The people of Jesus’ time assigned behavior or ailments they did not understand to demons inhabiting the individual. Any of us who have witnessed a friend in the throes of severe suffering, chronic pain, addiction, or mental or physical illness can understand how these things may so transform a person as to seem possessed. Naming the demon is the beginning of compassion, care, and possibly, cure.
We would not stop at naming a disease but try to provide treatment. So, to stop at simply naming a disorder or dysfunction and using it as an excuse for bad behavior or an occasion for getting on Dr. Phil, makes us enablers. Cultural anthropologist Rene Girard writes, “Possession is not an individual phenomenon…[it] is always contagious; those who are [so affected] are likely to communicate their desire to you, or in other words, drag you along their same path…” As Dr. Phil would ask, “How’s that workin’ for ya?”

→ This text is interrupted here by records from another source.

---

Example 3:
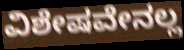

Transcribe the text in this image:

ವಿಶೇಷವೇನಲ್ಲ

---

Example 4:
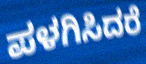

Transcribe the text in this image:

ಪಳಗಿಸಿದರೆ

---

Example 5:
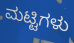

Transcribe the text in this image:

ಮಟ್ಟಿಗಳು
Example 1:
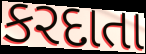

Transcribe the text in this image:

કરદાતા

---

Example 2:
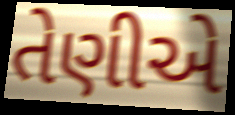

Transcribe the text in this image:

તેણીએ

Jesus might as well have been working with an addicted family member, a dysfunctional congregation, the Washington quagmire, or the Israeli-Palestinian stalemate when he confronted the Gerasene demoniac’s “Legion”—a hostile army of demons that caused its victim to live naked among the tombs, exiling himself and stoning himself, the standard punishments (Girard points out) of Middle Eastern societies in Jesus’ time. (See Mark 5:1-20.)
The Greek word for devil in the New Testament is “diabolos,” which means “divider” or “adversary.” I believe that “discerning the spirits” empowers us to name and cast out divisiveness, but not diversity, even of points of view. According to Girard, the demoniac was a convenient scapegoat for the Gerasenes, reflecting their own dysfunctionality. Jesus casts the demons into a herd of pigs which runs off a cliff into a lake to drown, another style of execution. His fellow villagers find the formerly possessed man at the feet of Jesus, “clothed and in his right mind” and they are afraid, asking Jesus to leave their community.

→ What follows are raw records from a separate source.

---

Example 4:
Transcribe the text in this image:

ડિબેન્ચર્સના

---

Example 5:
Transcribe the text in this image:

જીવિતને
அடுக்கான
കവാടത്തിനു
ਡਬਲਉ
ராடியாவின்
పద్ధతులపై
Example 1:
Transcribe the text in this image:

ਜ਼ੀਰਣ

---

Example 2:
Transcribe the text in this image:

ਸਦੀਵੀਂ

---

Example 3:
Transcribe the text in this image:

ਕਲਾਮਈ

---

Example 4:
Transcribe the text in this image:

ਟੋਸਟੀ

Who exorcises demons in our world today? Whistle-blowers. Prophets. Mediators. Systems analysts. Interim pastors. Therapists. Spiritual directors. 12-Step sponsors. Soul friends. Researchers. Scientists. Journalists. And more.
In our own divisiveness and dysfunctionality, Christians may take comfort as well as challenge in these words from the epistle to the Galatians, “For in Christ Jesus you are all children of God through faith. As many of you as were baptized into Christ have clothed yourselves with Christ. There is no longer Jew or Greek, there is no longer slave or free, there is no longer male and female; for all of you are one in Christ Jesus.”
May we become “clothed in Christ” and in our right minds.